→ Testo di partenza
○ ○ ○ ○ ○
Oltre ad essere affidata a meccanismi di associazione tra gli elementi dispiegati che ricompongono ciclicamente il processo artistico davanti agli occhi degli spettatori, la dimensione del racconto nelle opere di Gleijeses si nutre delle suggestioni prodotte dalla lettura e dalla conoscenza di ‘classici’ teatrali, testi letterari o filosofici. È così che da una prospettiva espressiva e funzionale alla matrice compositiva incarnata dall’artista ritroviamo nella sua teatrografia consistenti riferimenti a: William Shakespeare, Heine Müller, Euripide, Samuel Beckett, Fernando Arrabal, Enzo Moscato, Annibale Ruccello, Franza Kafka, Gilles Deleuze, Edoardo Sanguineti, John Updike.
Alla luce di quanto introdotto, avendo come riferimento cardinale le coordinate ‘corpo’, ‘suono’, ‘immagine’ e ‘azione’, appare fondamentale ripercorrere alcune delle tappe spettacolari più caratterizzanti l’itinerario teatrale di Gleijeses, un percorso modellato sui coefficienti linguistici della ‘scrittura scenica’.
Il figlio di Gertrude è uno spettacolo del 2006 costruito sulla base di un lungo lavoro laboratoriale durato quasi quattro anni e condotto da Julia Varley, che ne firmerà anche la regia. Come precedentemente precisato, Gleijeses incontra l’attrice dell’Odin Teatret durante un seminario organizzato nel 2002, dopo un percorso di formazione che l’ha visto già ‘allievo’ di Yoshi Oida, Eimuntas Nekrosius, Nikolaj Karpov e soprattutto di Lindsay Kemp. Sotto la guida della Varley, l’artista affronta una ricerca espressiva e pre-espressiva con l’obiettivo di comporre una sorta di bagaglio esperienziale grazie al quale andare successivamente ad affrontare un processo di creazione finalizzato alla costruzione di uno spettacolo immaginato come un ‘solo’ performativo. Impostata sullo sviluppo di un lavoro fisico e vocale in grado di attrarre, incuriosire lo sguardo ancor prima che subentri una componente legata alla produzione di senso o ad una comunicazione di carattere narrativo, questa indagine porta progressivamente all’elaborazione di una partitura gestuale e sonoro-vocale in cui protagonista è il ‘corpo’ in qualità di strumento compositivo. È questa una fase contrassegnata dalla messa a punto di partiture fisiche in rapporto a contrappunti sonori, costituiti da diversi montaggi di brani che vanno da Carosone a Gegè Di Giacomo a Pino Daniele.
○ ○ ○ ○ ○
→ Esercizi
1. Riproduci fedelmente il passo del testo su Gleijeses che va da "Oltre ad essere" fino a "Sanguineti, John Updike.".
2. Traduci in inglese questa frase del testo su Gleijeses: "Il figlio di Gertrude è uno spettacolo del 2006 costruito sulla base di un lungo lavoro laboratoriale durato quasi quattro anni e condotto da Julia Varley, che ne firmerà anche la regia."
3. Prosegui il testo su Gleijeses, riprendendo subito dopo la sua ultima frase.
Le voci non hanno alcun legame con il testo su Gleijeses.

→ Materiale
○ ○ ○ ○ ○
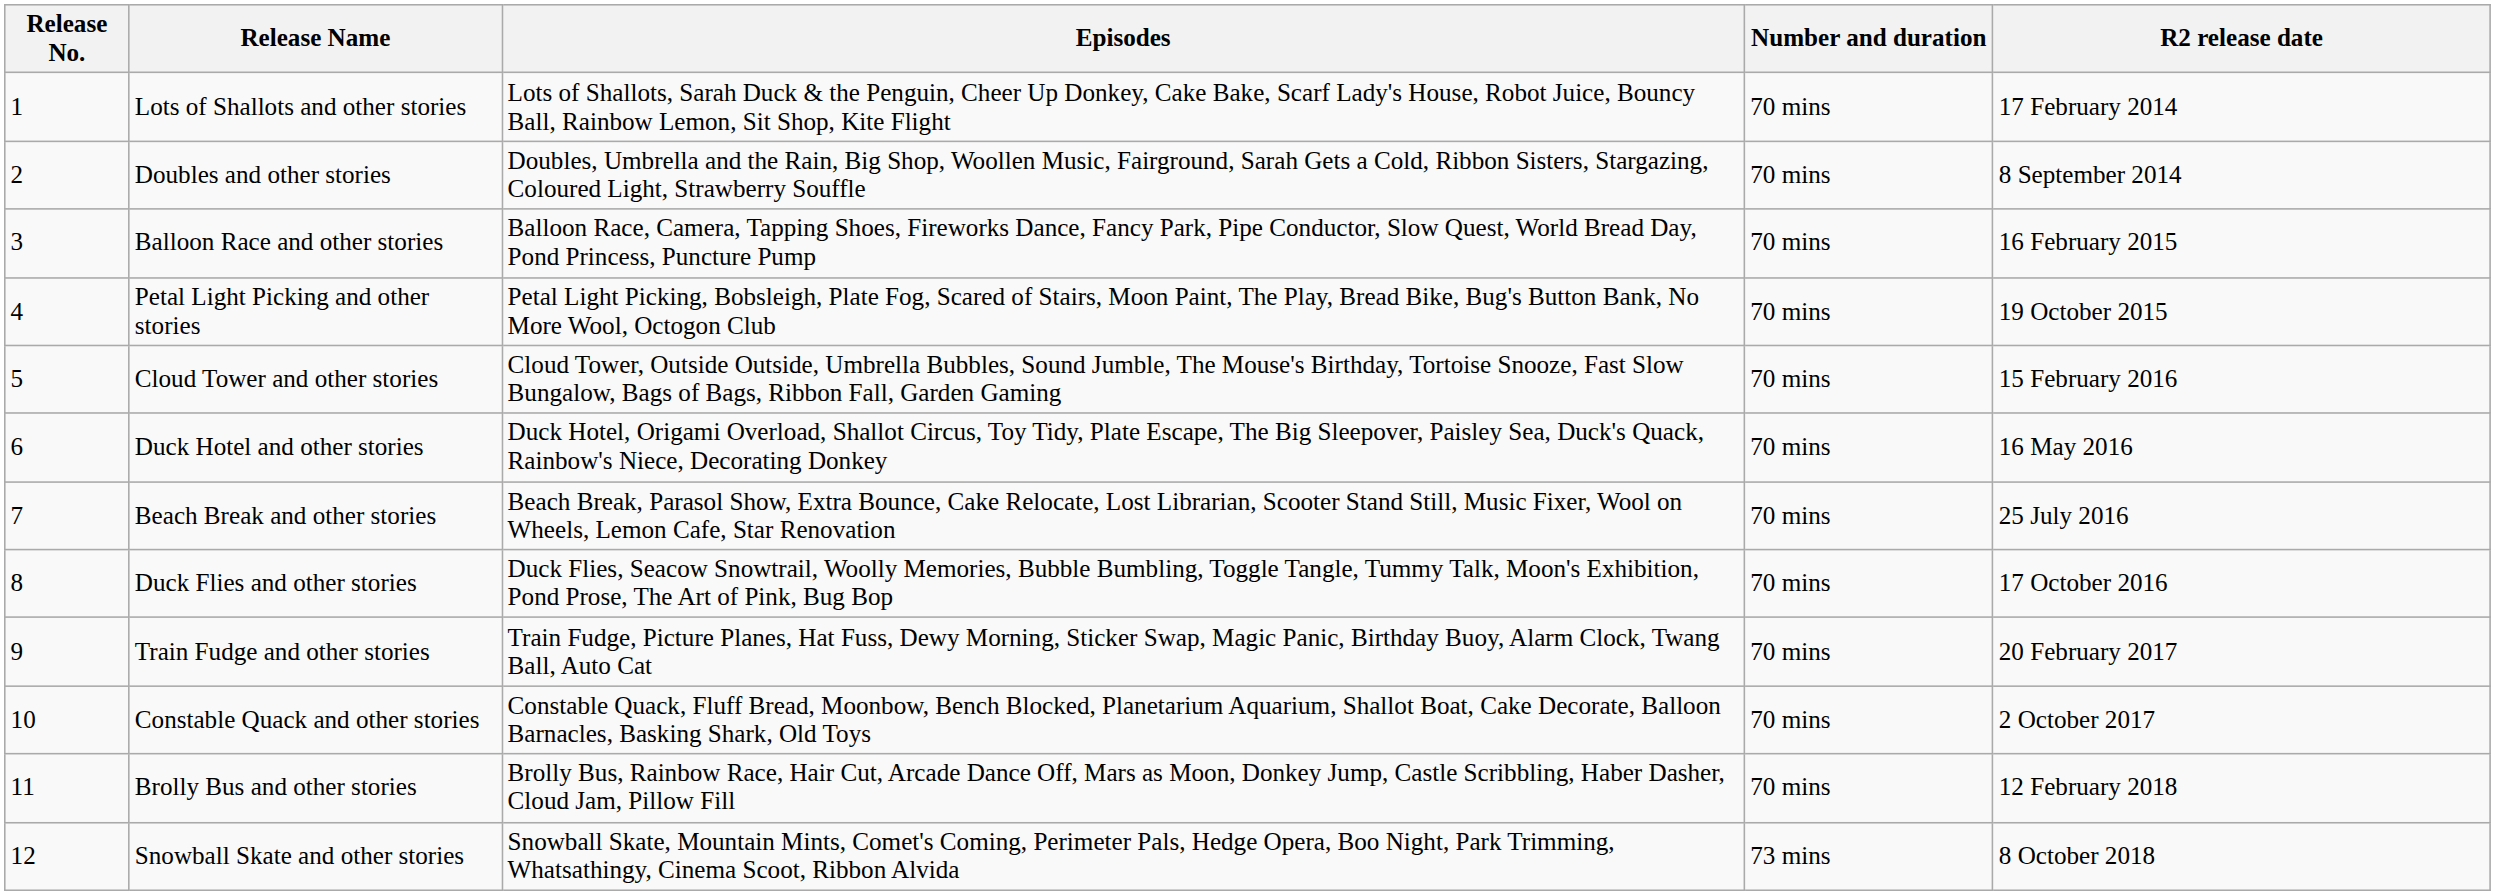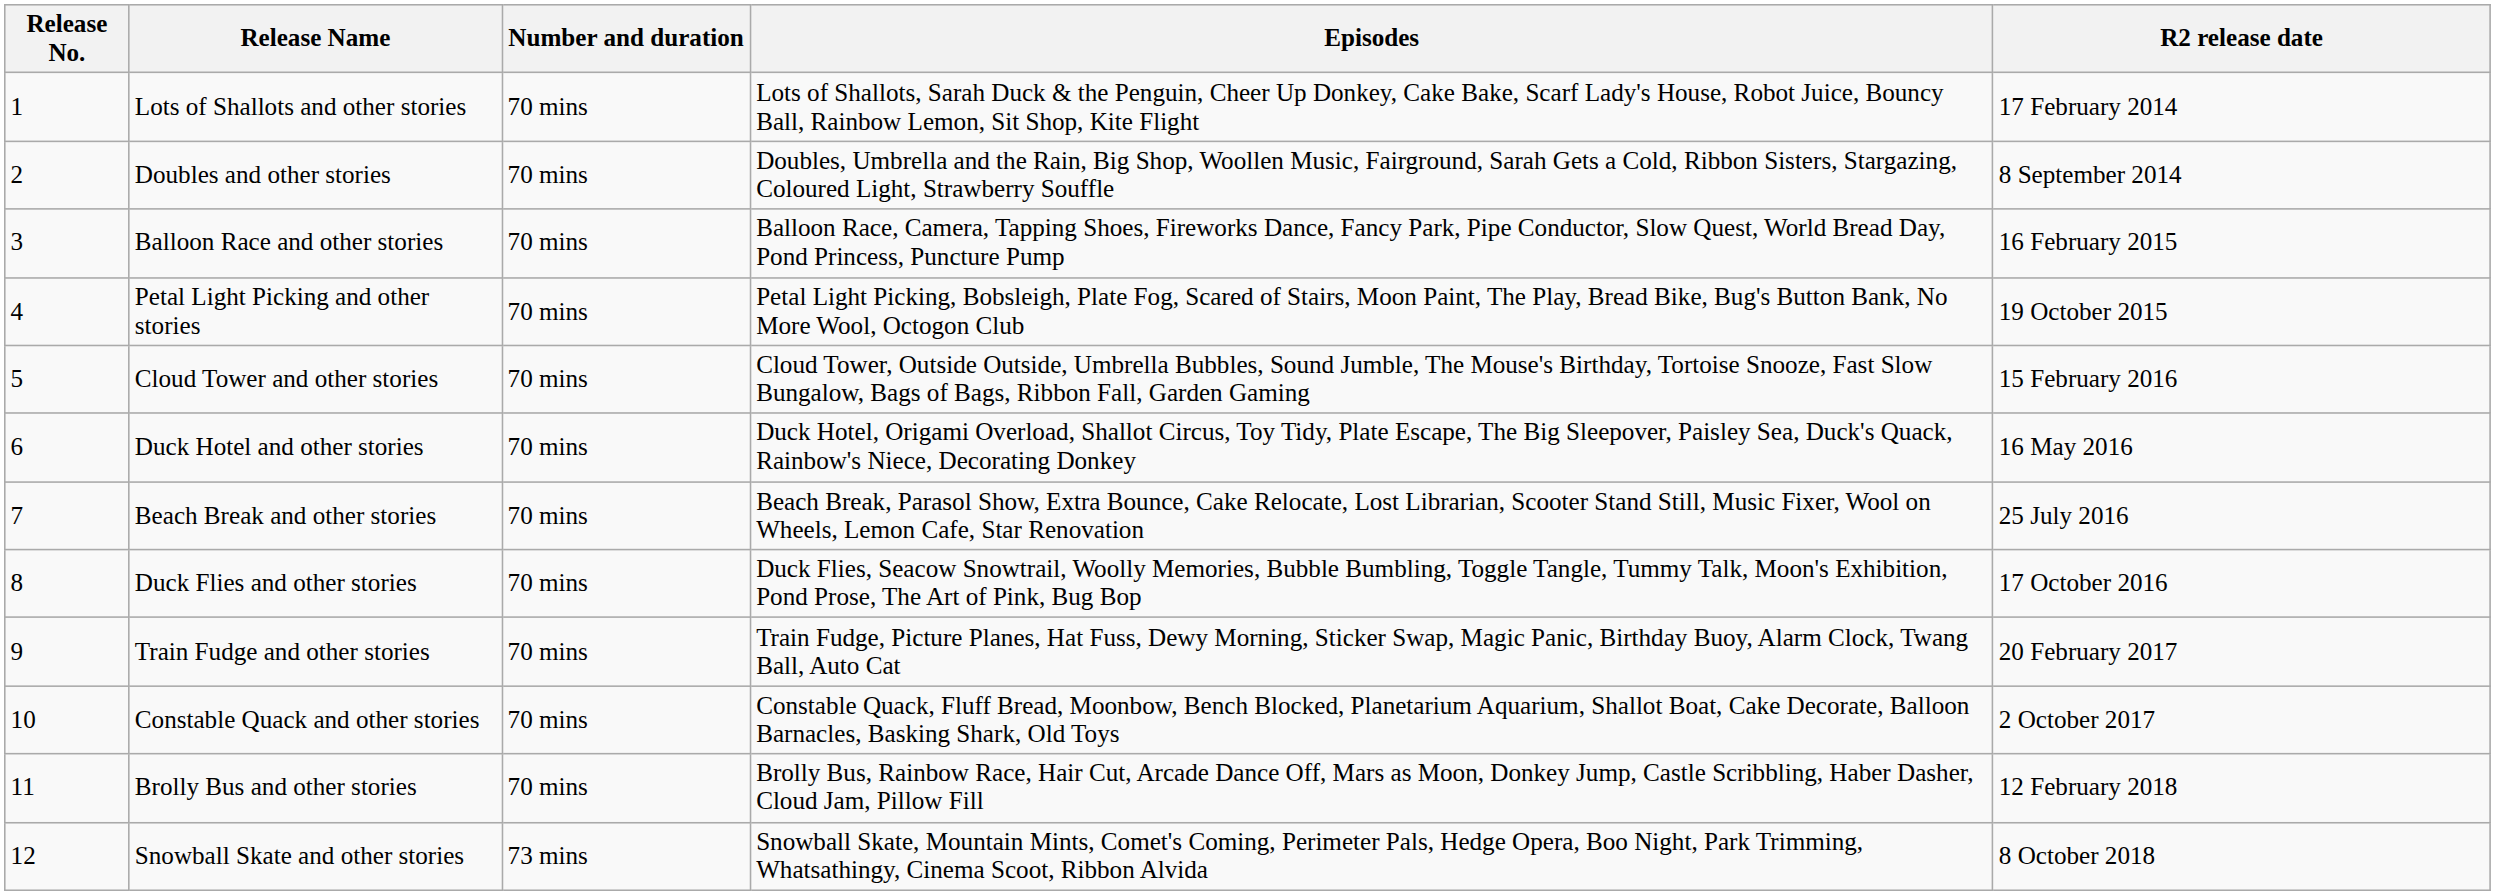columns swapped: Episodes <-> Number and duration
○ ○ ○ ○ ○
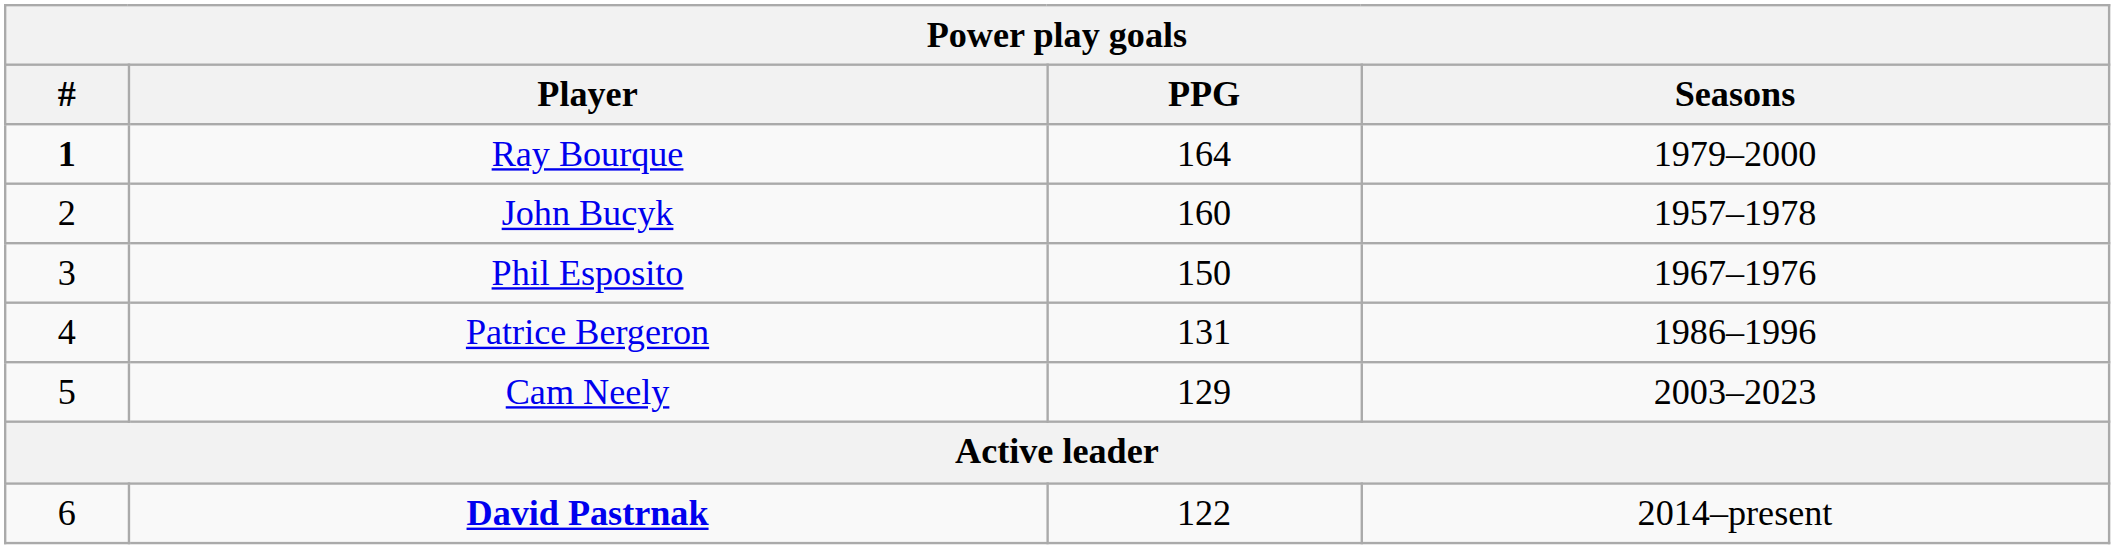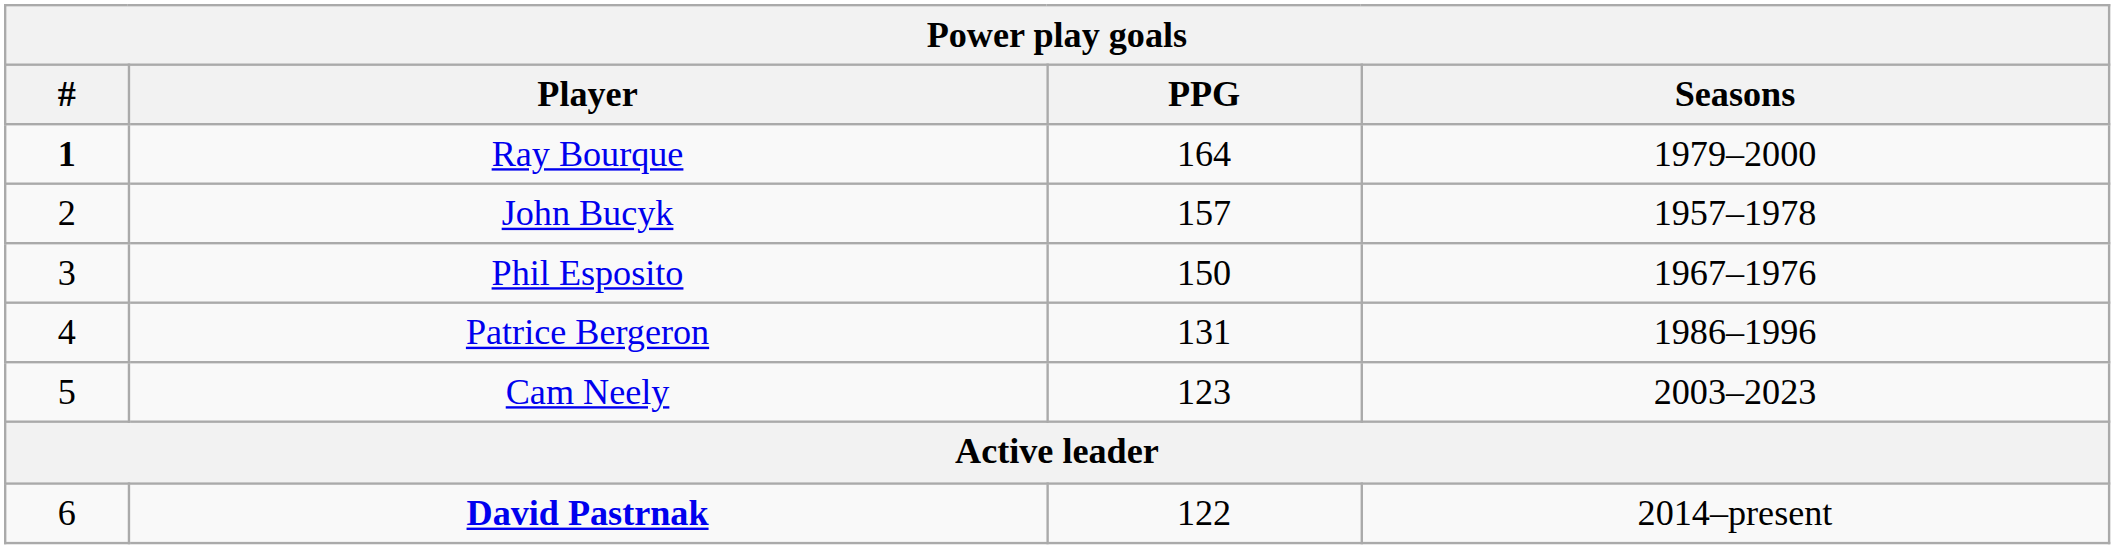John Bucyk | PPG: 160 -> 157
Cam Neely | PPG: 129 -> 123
○ ○ ○ ○ ○
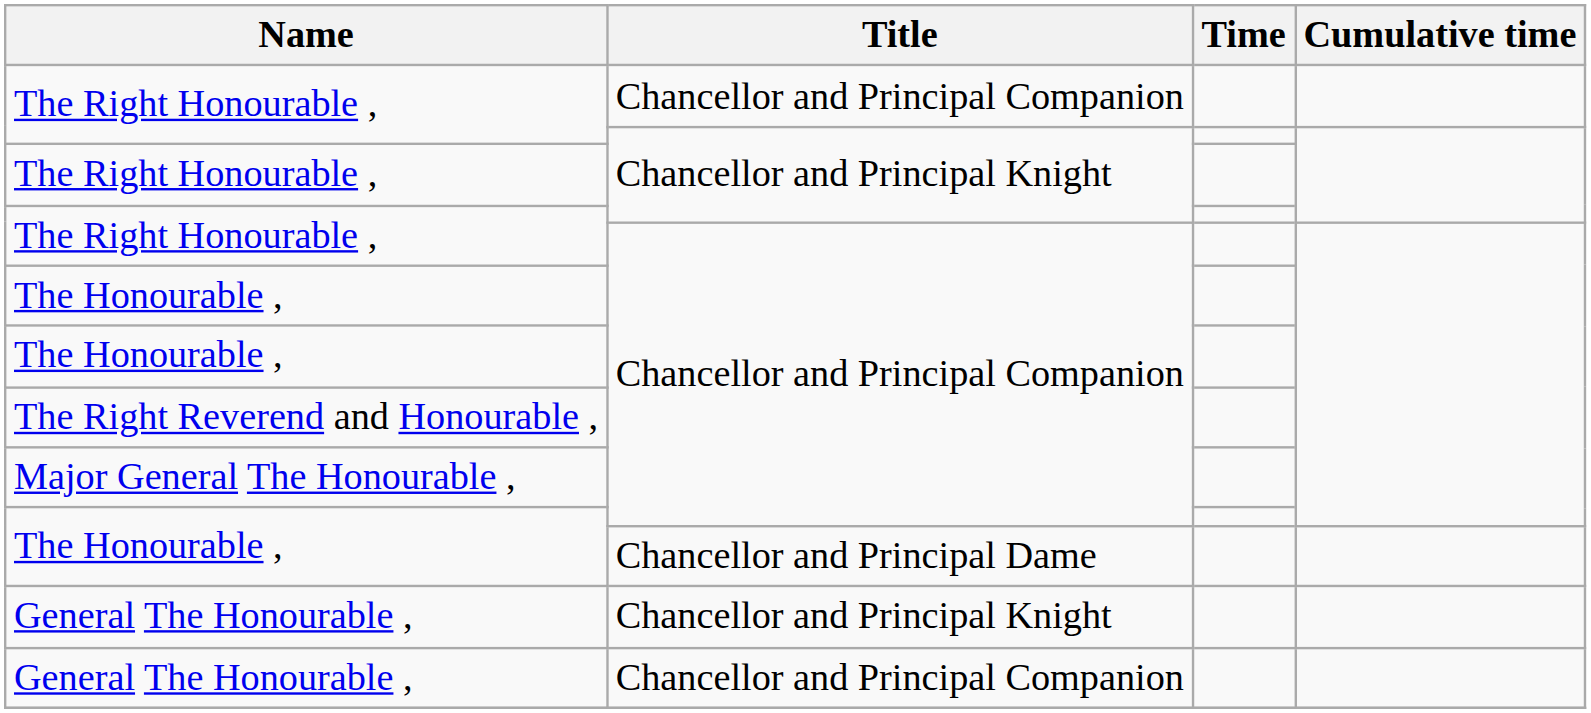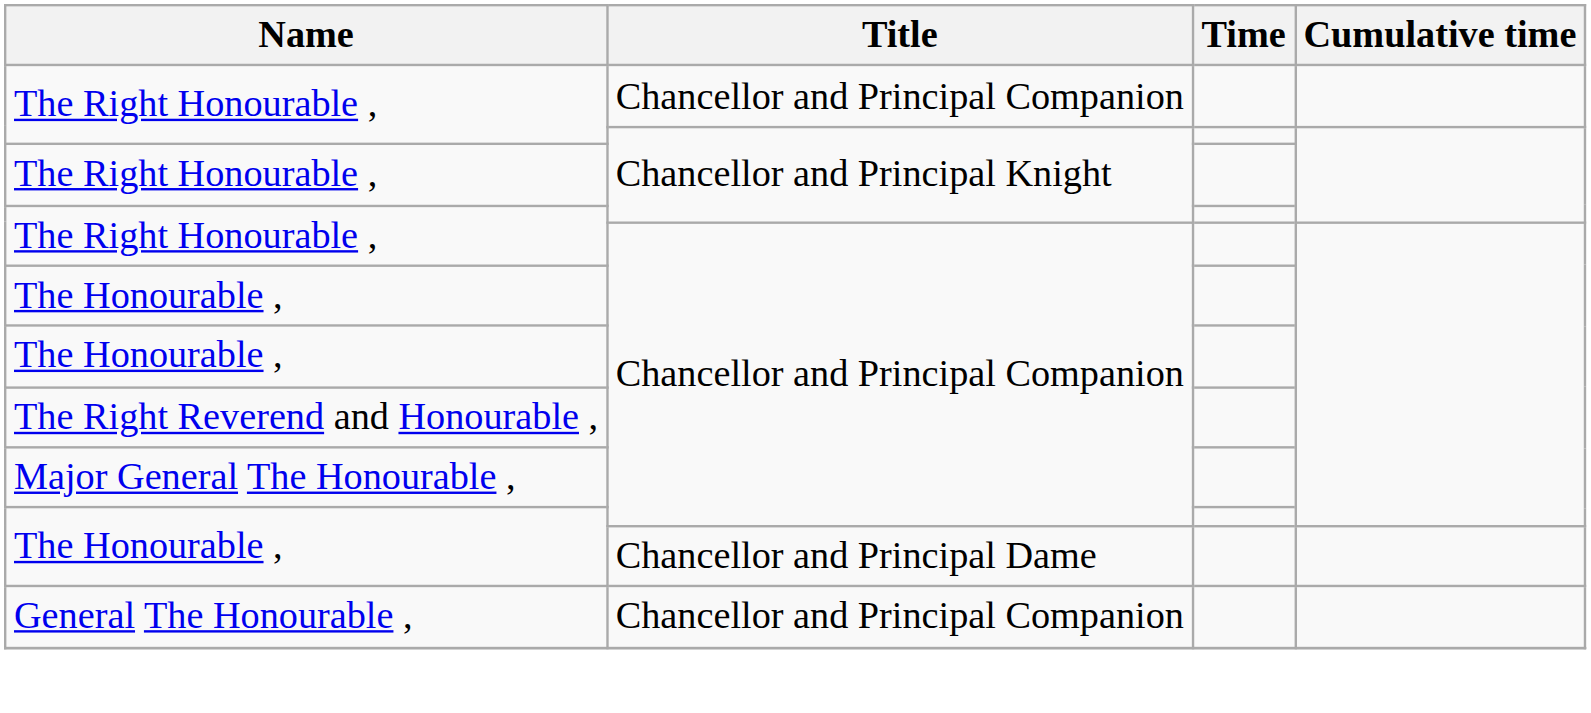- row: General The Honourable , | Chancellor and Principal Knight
○ ○ ○ ○ ○
→ Soluzioni
1.
Oltre ad essere affidata a meccanismi di associazione tra gli elementi dispiegati che ricompongono ciclicamente il processo artistico davanti agli occhi degli spettatori, la dimensione del racconto nelle opere di Gleijeses si nutre delle suggestioni prodotte dalla lettura e dalla conoscenza di ‘classici’ teatrali, testi letterari o filosofici. È così che da una prospettiva espressiva e funzionale alla matrice compositiva incarnata dall’artista ritroviamo nella sua teatrografia consistenti riferimenti a: William Shakespeare, Heine Müller, Euripide, Samuel Beckett, Fernando Arrabal, Enzo Moscato, Annibale Ruccello, Franza Kafka, Gilles Deleuze, Edoardo Sanguineti, John Updike.

2. Il figlio di Gertrude is a 2006 production built on a long workshop process that lasted almost four years and was led by Julia Varley, who would also direct it.

3.
‘Corpo’ e ’suono’ sono elementi che vengono utilizzati come coordinate per definire lo spazio scenico, ideato come un’area composta in maniera essenziale e scarna, all’interno della quale si trovano pochi elementi scenografici: due secchi metallici, una struttura sferica ricoperta da una rete in ferro, dei cubi di lamine scintillanti, tutti oggetti utilizzati dal performer a supporto della sua recitazione. Il rapporto tra ‘corpo’, ‘suono’ e spazio genera una drammaturgia che, oltre a risultare condensata espressivamente in polarizzazioni epifaniche, inanella una serie di ‘immagini’ suggestive e metaforiche. Ne è un esempio un passaggio all’interno del quale il protagonista interpretato dall’attore ‘cavalca’ un elemento a forma cilindrica realizzato con una rete metallica a mo’ di razzo improvvisato: mezzo con il quale vorrebbe disperatamente raggiungere il padre morto (cfr. Taddeo, 2005).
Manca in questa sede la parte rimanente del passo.